Environmental arsenic poisoning affects roughly 200 million people worldwide. The toxicity and mobility of arsenic in the environment is significantly influenced by microbial redox reactions, with arsenite (AsIII ) being more toxic than arsenate (AsV ). Microbial oxidation of AsIII to AsV is known to be regulated by the AioXSR signal transduction system and viewed to function for detoxification or energy generation. Here, we show that AsIII oxidation is ultimately regulated by the phosphate starvation response (PSR), requiring the sensor kinase PhoR for expression of the AsIII oxidase structural genes aioBA. The PhoRB and AioSR signal transduction systems are capable of transphosphorylation cross-talk, closely integrating AsIII oxidation with the PSR. Further, under PSR conditions, AsV significantly extends bacterial growth and accumulates in the lipid fraction to the apparent exclusion of phosphorus. This could spare phosphorus for nucleic acid synthesis or triphosphate metabolism wherein unstable arsenic esters are not tolerated, thereby enhancing cell survival potential. We conclude that AsIII oxidation is logically part of the bacterial PSR, enabling the synthesis of the phosphate analog AsV to replace phosphorus in specific biomolecules or to synthesize other molecules capable of a similar function, although not for total replacement of cellular phosphate.

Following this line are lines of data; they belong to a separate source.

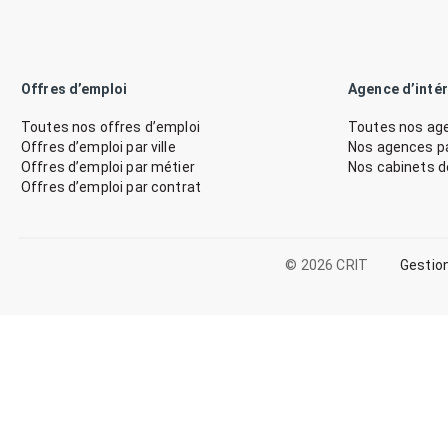
Offres d’emploi
Agence d’inté
Toutes nos offres d’emploi
Toutes nos age
Offres d’emploi par ville
Nos agences par
Offres d’emploi par métier
Nos cabinets 
Offres d’emploi par contrat
© 2026 CRIT
Gestio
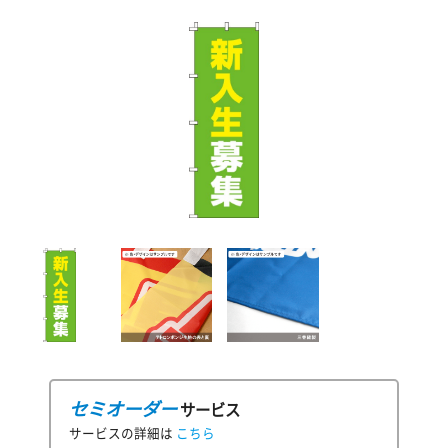
セミオーダー
サービス
サービスの詳細は
こちら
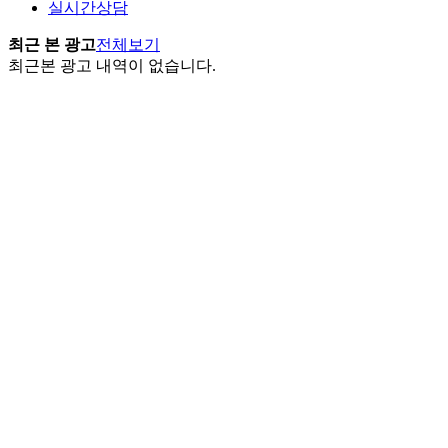
실시간상담
최근 본 광고
전체보기
최근본 광고 내역이 없습니다.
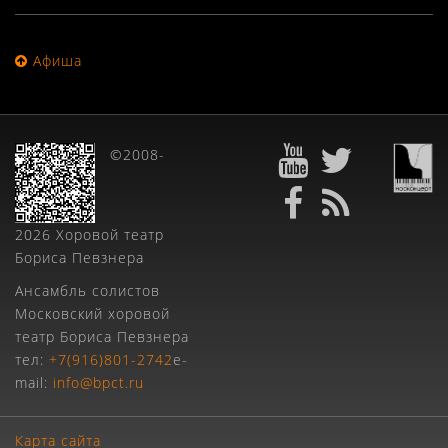
Афиша
©2008-
2026 Хоровой театр
Бориса Певзнера
Ансамбль солистов
Московский хоровой
театр Бориса Певзнера
тел:
+7(916)801-2742
e-
mail:
info@bpct.ru
Карта сайта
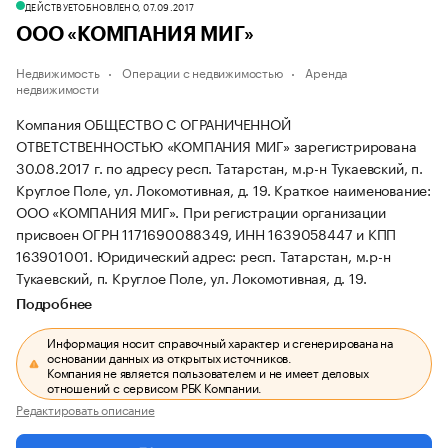
ДЕЙСТВУЕТ
ОБНОВЛЕНО, 07.09.2017
ООО «КОМПАНИЯ МИГ»
Недвижимость
Операции с недвижимостью
Аренда
недвижимости
Компания ОБЩЕСТВО С ОГРАНИЧЕННОЙ
ОТВЕТСТВЕННОСТЬЮ «КОМПАНИЯ МИГ» зарегистрирована
30.08.2017 г. по адресу респ. Татарстан, м.р-н Тукаевский, п.
Круглое Поле, ул. Локомотивная, д. 19.
Краткое наименование:
ООО «КОМПАНИЯ МИГ».
При регистрации организации
присвоен ОГРН 1171690088349, ИНН 1639058447 и КПП
163901001.
Юридический адрес: респ. Татарстан, м.р-н
Тукаевский, п. Круглое Поле, ул. Локомотивная, д. 19.
Подробнее
Информация носит справочный характер и сгенерирована на
основании данных из открытых источников.
Компания не является пользователем и не имеет деловых
отношений с сервисом РБК Компании.
Редактировать описание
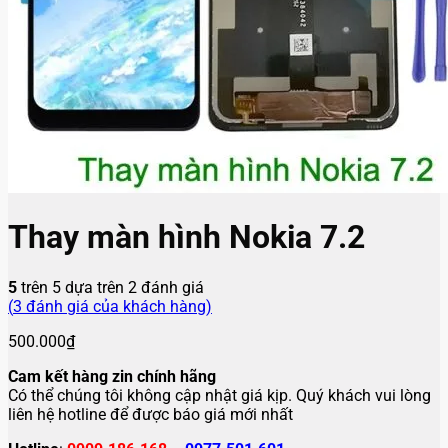
Thay màn hình Nokia 7.2
5
trên 5 dựa trên
2
đánh giá
(
3
đánh giá của khách hàng)
500.000
₫
Cam kết hàng zin chính hãng
Có thể chúng tôi không cập nhật giá kịp. Quý khách vui lòng
liên hệ hotline để được báo giá mới nhất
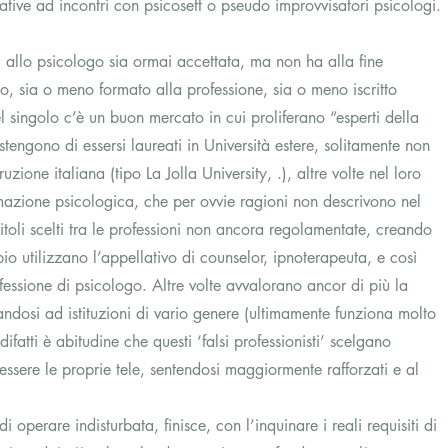
ative ad incontri con psicosett o pseudo improvvisatori psicologi.
si allo psicologo sia ormai accettata, ma non ha alla fine 
o, sia o meno formato alla professione, sia o meno iscritto 
l singolo c’è un buon mercato in cui proliferano “esperti della 
stengono di essersi laureati in Università estere, solitamente non 
uzione italiana (tipo La Jolla University, .), altre volte nel loro 
mazione psicologica, che per ovvie ragioni non descrivono nel 
titoli scelti tra le professioni non ancora regolamentate, creando 
o utilizzano l’appellativo di counselor, ipnoterapeuta, e così 
ofessione di psicologo. Altre volte avvalorano ancor di più la 
ndosi ad istituzioni di vario genere (ultimamente funziona molto 
ifatti è abitudine che questi ‘falsi professionisti’ scelgano 
tessere le proprie tele, sentendosi maggiormente rafforzati e al 
perare indisturbata, finisce, con l’inquinare i reali requisiti di 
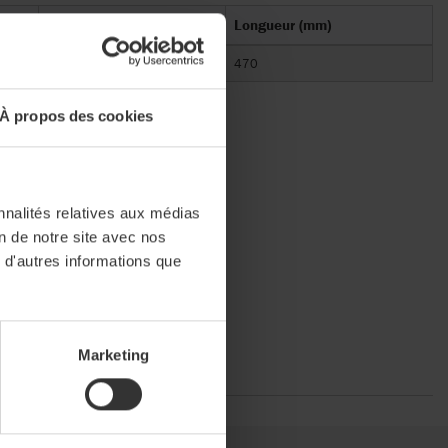
Largeur (mm)
Longueur (mm)
210
470
À propos des cookies
nnalités relatives aux médias
on de notre site avec nos
 d'autres informations que
Marketing
al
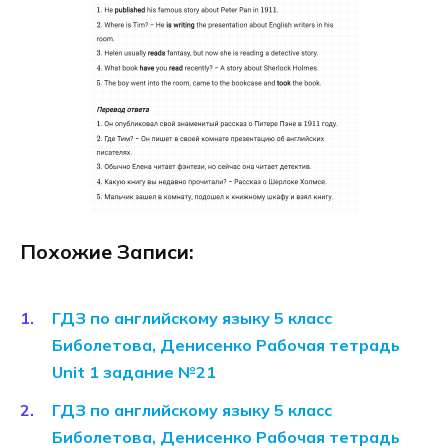
Похожие Записи:
ГДЗ по английскому языку 5 класс
Биболетова, Денисенко Рабочая тетрадь
Unit 1 задание №21
ГДЗ по английскому языку 5 класс
Биболетова, Денисенко Рабочая тетрадь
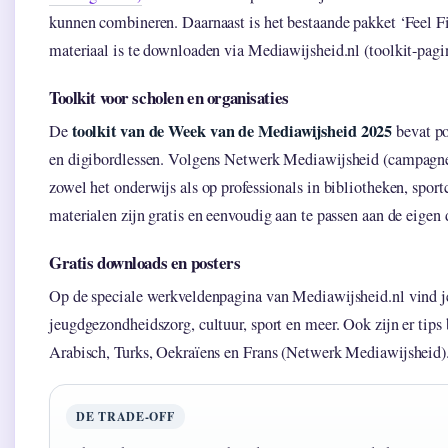
kunnen combineren. Daarnaast is het bestaande pakket ‘Feel F
materiaal is te downloaden via Mediawijsheid.nl (toolkit-pagi
Toolkit voor scholen en organisaties
toolkit van de Week van de Mediawijsheid 2025
De
bevat po
en digibordlessen. Volgens Netwerk Mediawijsheid (campagneor
zowel het onderwijs als op professionals in bibliotheken, sport
materialen zijn gratis en eenvoudig aan te passen aan de eigen
Gratis downloads en posters
Op de speciale werkveldenpagina van Mediawijsheid.nl vind je
jeugdgezondheidszorg, cultuur, sport en meer. Ook zijn er tips
Arabisch, Turks, Oekraïens en Frans (Netwerk Mediawijsheid)
DE TRADE-OFF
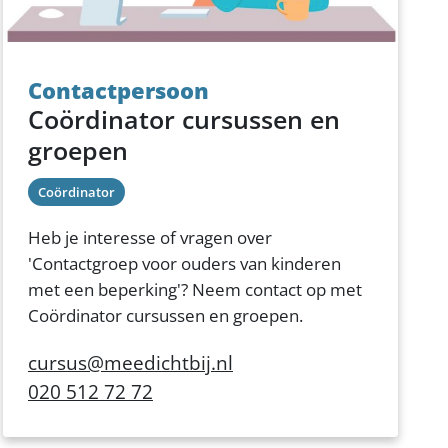
Contactpersoon
Coördinator cursussen en
groepen
Coördinator
Heb je interesse of vragen over
'Contactgroep voor ouders van kinderen
met een beperking'? Neem contact op met
Coördinator cursussen en groepen.
cursus@meedichtbij.nl
020 512 72 72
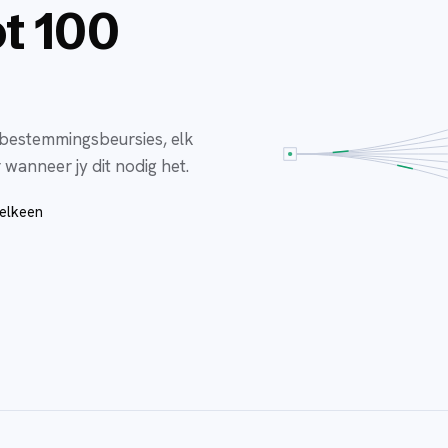
t 100
 bestemmingsbeursies, elk
 wanneer jy dit nodig het.
elkeen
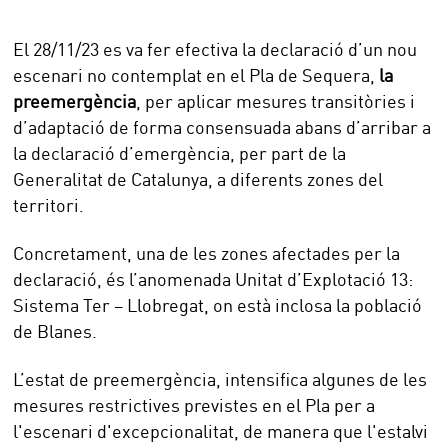
El 28/11/23 es va fer efectiva la declaració d’un nou
escenari no contemplat en el Pla de Sequera,
la
preemergència
, per aplicar mesures transitòries i
d’adaptació de forma consensuada abans d’arribar a
la declaració d’emergència, per part de la
Generalitat de Catalunya, a diferents zones del
territori.
Concretament, una de les zones afectades per la
declaració, és l’anomenada Unitat d’Explotació 13:
Sistema Ter – Llobregat, on està inclosa la població
de Blanes.
L’estat de preemergència, intensifica algunes de les
mesures restrictives previstes en el Pla per a
l'escenari d'excepcionalitat, de manera que l'estalvi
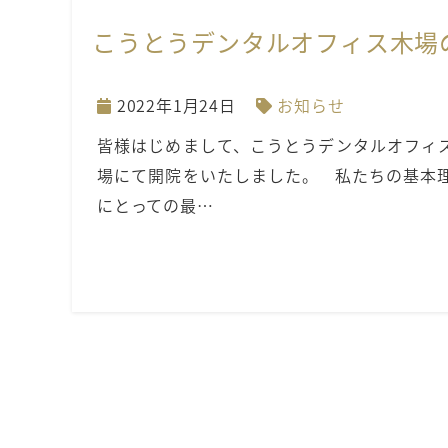
こうとうデンタルオフィス木場
2022年1月24日
お知らせ
皆様はじめまして、こうとうデンタルオフィス木
場にて開院をいたしました。 私たちの基本
にとっての最…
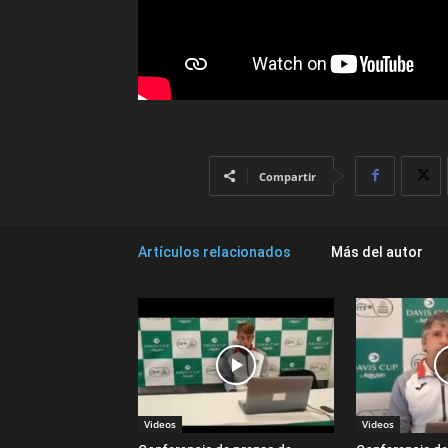
Compartir
Artículos relacionados
Más del autor
Videos
Videos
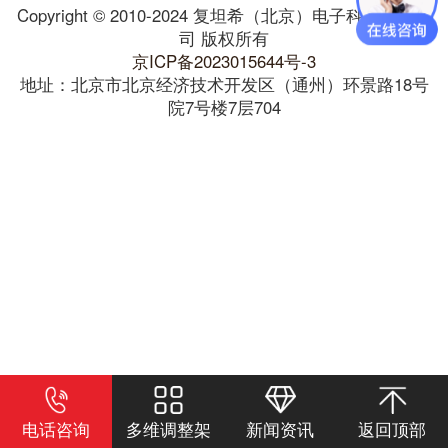
Copyright © 2010-2024 复坦希（北京）电子科技有限公
司 版权所有
京ICP备2023015644号-3
地址：北京市北京经济技术开发区（通州）环景路18号
院7号楼7层704
电话咨询
多维调整架
新闻资讯
返回顶部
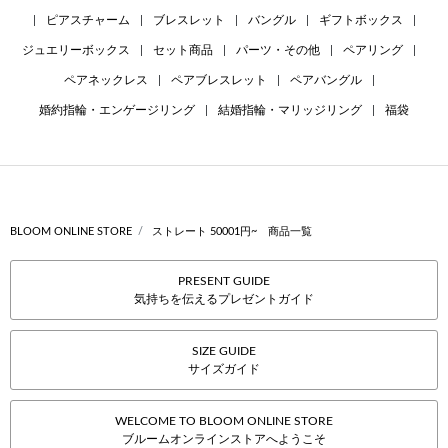
|
ピアスチャーム
|
ブレスレット
|
バングル
|
ギフトボックス
|
ジュエリーボックス
|
セット商品
|
パーツ・その他
|
ペアリング
|
ペアネックレス
|
ペアブレスレット
|
ペアバングル
|
婚約指輪・エンゲージリング
|
結婚指輪・マリッジリング
|
福袋
BLOOM ONLINE STORE
ストレート 50001円~ 商品一覧
PRESENT GUIDE
気持ちを伝えるプレゼントガイド
SIZE GUIDE
サイズガイド
WELCOME TO BLOOM ONLINE STORE
ブルームオンラインストアへようこそ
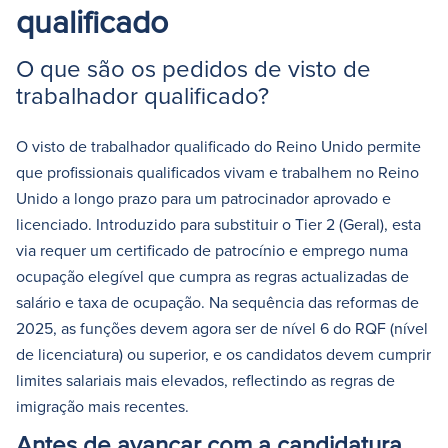
qualificado
O que são os pedidos de visto de
trabalhador qualificado?
O visto de trabalhador qualificado do Reino Unido permite
que profissionais qualificados vivam e trabalhem no Reino
Unido a longo prazo para um patrocinador aprovado e
licenciado. Introduzido para substituir o Tier 2 (Geral), esta
via requer um certificado de patrocínio e emprego numa
ocupação elegível que cumpra as regras actualizadas de
salário e taxa de ocupação. Na sequência das reformas de
2025, as funções devem agora ser de nível 6 do RQF (nível
de licenciatura) ou superior, e os candidatos devem cumprir
limites salariais mais elevados, reflectindo as regras de
imigração mais recentes.
Antes de avançar com a candidatura,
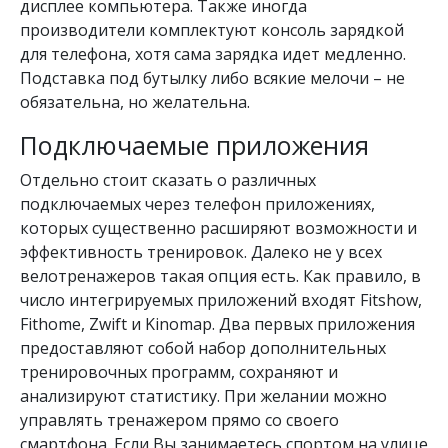
дисплее компьютера. Также иногда
производители комплектуют консоль зарядкой
для телефона, хотя сама зарядка идет медленно.
Подставка под бутылку либо всякие мелочи – не
обязательна, но желательна.
Подключаемые приложения
Отдельно стоит сказать о различных
подключаемых через телефон приложениях,
которых существенно расширяют возможности и
эффективность тренировок. Далеко не у всех
велотренажеров такая опция есть. Как правило, в
число интегрируемых приложений входят Fitshow,
Fithome, Zwift и Kinomap. Два первых приложения
предоставляют собой набор дополнительных
тренировочных программ, сохраняют и
анализируют статистику. При желании можно
управлять тренажером прямо со своего
смартфона. Если Вы занимаетесь спортом на улице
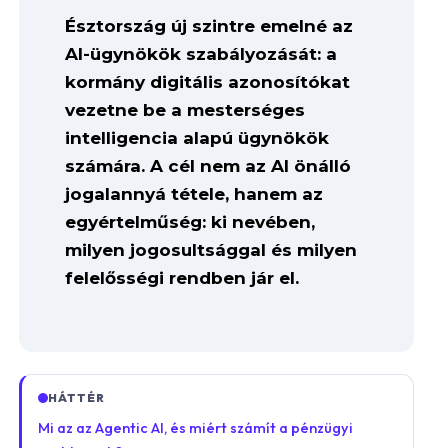
Észtország új szintre emelné az
AI-ügynökök szabályozását: a
kormány digitális azonosítókat
vezetne be a mesterséges
intelligencia alapú ügynökök
számára. A cél nem az AI önálló
jogalannyá tétele, hanem az
egyértelműség: ki nevében,
milyen jogosultsággal és milyen
felelősségi rendben jár el.
HÁTTÉR
Mi az az Agentic AI, és miért számít a pénzügyi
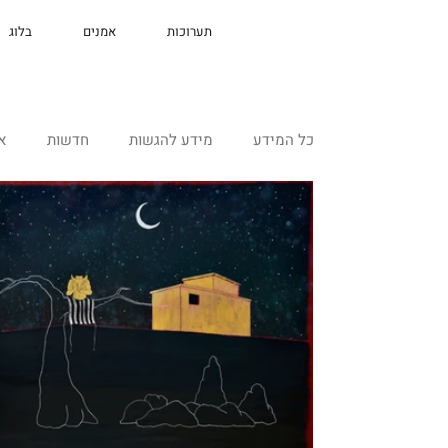
תערוכות
אמנים
בלוג
כל המידע
מידע להגשות
חדשות
א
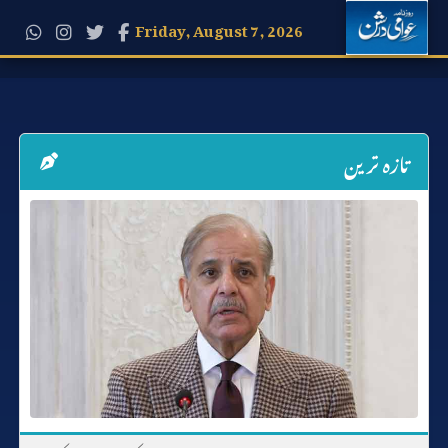
Friday, August 7, 2026
تازہ ترین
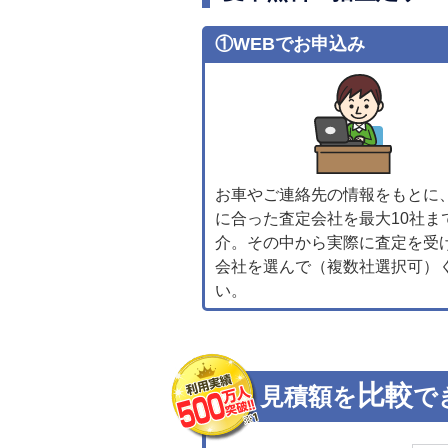
①WEBでお申込み
お車やご連絡先の情報をもとに
に合った査定会社を最大10社ま
介。その中から実際に査定を受
会社を選んで（複数社選択可）
い。
比較
見積額を
で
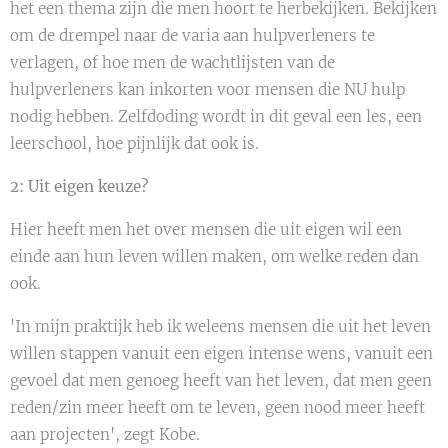
het een thema zijn die men hoort te herbekijken. Bekijken
om de drempel naar de varia aan hulpverleners te
verlagen, of hoe men de wachtlijsten van de
hulpverleners kan inkorten voor mensen die NU hulp
nodig hebben. Zelfdoding wordt in dit geval een les, een
leerschool, hoe pijnlijk dat ook is.
2: Uit eigen keuze?
Hier heeft men het over mensen die uit eigen wil een
einde aan hun leven willen maken, om welke reden dan
ook.
'In mijn praktijk heb ik weleens mensen die uit het leven
willen stappen vanuit een eigen intense wens, vanuit een
gevoel dat men genoeg heeft van het leven, dat men geen
reden/zin meer heeft om te leven, geen nood meer heeft
aan projecten', zegt Kobe.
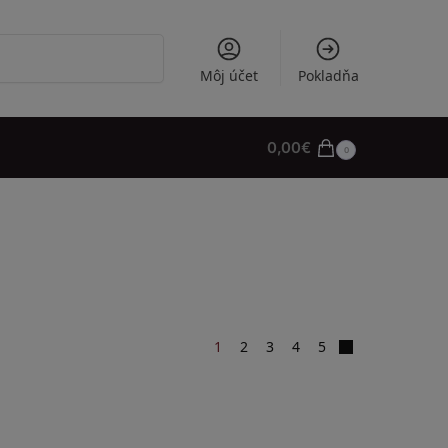
Vyhľadávanie
Môj účet
Pokladňa
0,00
€
0
1
2
3
4
5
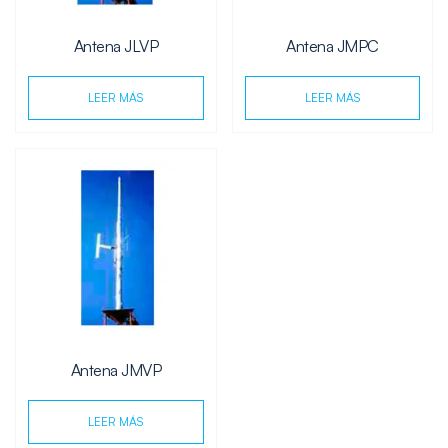
Antena JLVP
Antena JMPC
LEER MÁS
LEER MÁS
Antena JMVP
LEER MÁS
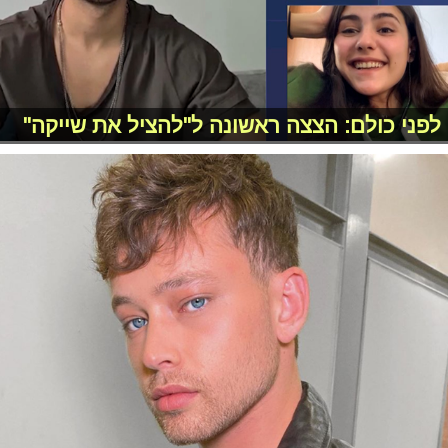
לפני כולם: הצצה ראשונה ל"להציל את שייקה"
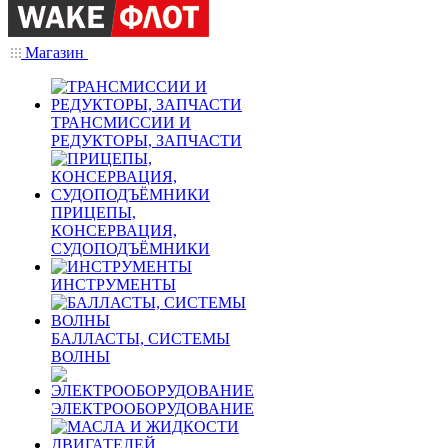
Магазин
ТРАНСМИССИИ И
РЕДУКТОРЫ, ЗАПЧАСТИ
ПРИЦЕПЫ,
КОНСЕРВАЦИЯ,
СУДОПОДЪЁМНИКИ
ИНСТРУМЕНТЫ
БАЛЛАСТЫ, СИСТЕМЫ
ВОЛНЫ
ЭЛЕКТРООБОРУДОВАНИЕ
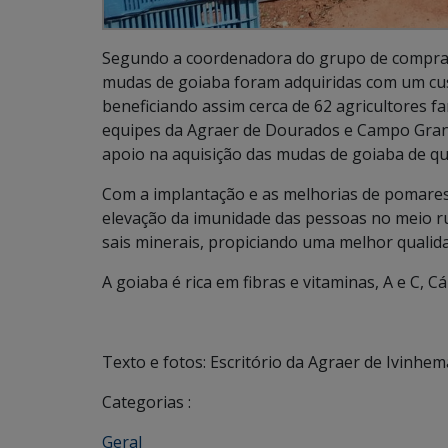
Segundo a coordenadora do grupo de compra, T
mudas de goiaba foram adquiridas com um cus
beneficiando assim cerca de 62 agricultores f
equipes da Agraer de Dourados e Campo Grand
apoio na aquisição das mudas de goiaba de qua
Com a implantação e as melhorias de pomares
elevação da imunidade das pessoas no meio ru
sais minerais, propiciando uma melhor qualidad
A goiaba é rica em fibras e vitaminas, A e C, C
Texto e fotos: Escritório da Agraer de Ivinhem
Categorias :
Geral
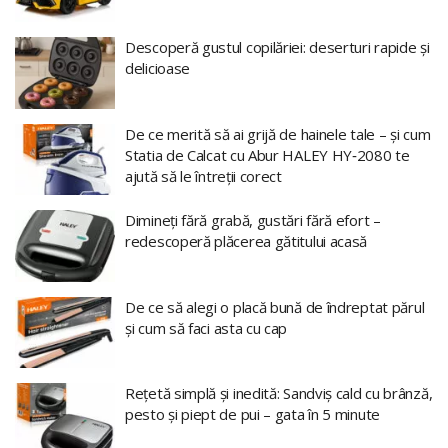
Descoperă gustul copilăriei: deserturi rapide și
delicioase
De ce merită să ai grijă de hainele tale – și cum
Statia de Calcat cu Abur HALEY HY‑2080 te
ajută să le întreții corect
Dimineți fără grabă, gustări fără efort –
redescoperă plăcerea gătitului acasă
De ce să alegi o placă bună de îndreptat părul
și cum să faci asta cu cap
Rețetă simplă și inedită: Sandviș cald cu brânză,
pesto și piept de pui – gata în 5 minute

A Single Microbiome Gene Alters Murine Susceptibility to Acute Arsenic Exposure
(2021-05) Wang, Qian; McDermott, Timothy R.; Walk, Seth T.
Environmental toxicant exposure contributes to morbidity and mortality of many human diseases. With respect to arsenic, microbially driven chemical transformations dictate its toxicity and mobility in virtually every environment yet studied, so a general hypothesis is that the human gut microbiome determines disease outcome following exposure. However, the complex nature of the gut microbiome and the myriad of potential interactions with human cells/tissues make it challenging to quantify the influence of specific arsenic-active functions—a requisite step in developing effective disease prevention and/or clinical intervention strategies. To control both mammalian and microbial function during toxicant exposure, we genetically defined the gut microbiome of mice using only Escherichia coli strain, AW3110 (▵arsRBC), or the same strain carrying a single genome copy of the Fucus vesiculosus metallothionein gene (AW3110::fmt); a cysteine-rich peptide that complexes with arsenite, facilitating bioaccumulation and reducing its toxic effects. AW3110::fmt bioaccumulated significantly more arsenic and gnotobiotic mice colonized by this strain excreted significantly more arsenic in stool and accumulated significantly less arsenic in organs. Moreover, AW3110::fmt gnotobiotic mice were protected from acute toxicity exposure (20 ppm AsIII) relative to controls. This study demonstrates—in a highly controlled fashion—that a single microbiome function (arsenic bioaccumulation) encoded by a single gene in a single human gut microbiome bacterium significantly alters mammalian host arsenic exposure. The experimental model described herein allows for a highly controlled and directed assessment of microbiome functions, and is useful to quantify the influence of specific microbiome-arsenic interactions that help mitigate human disease.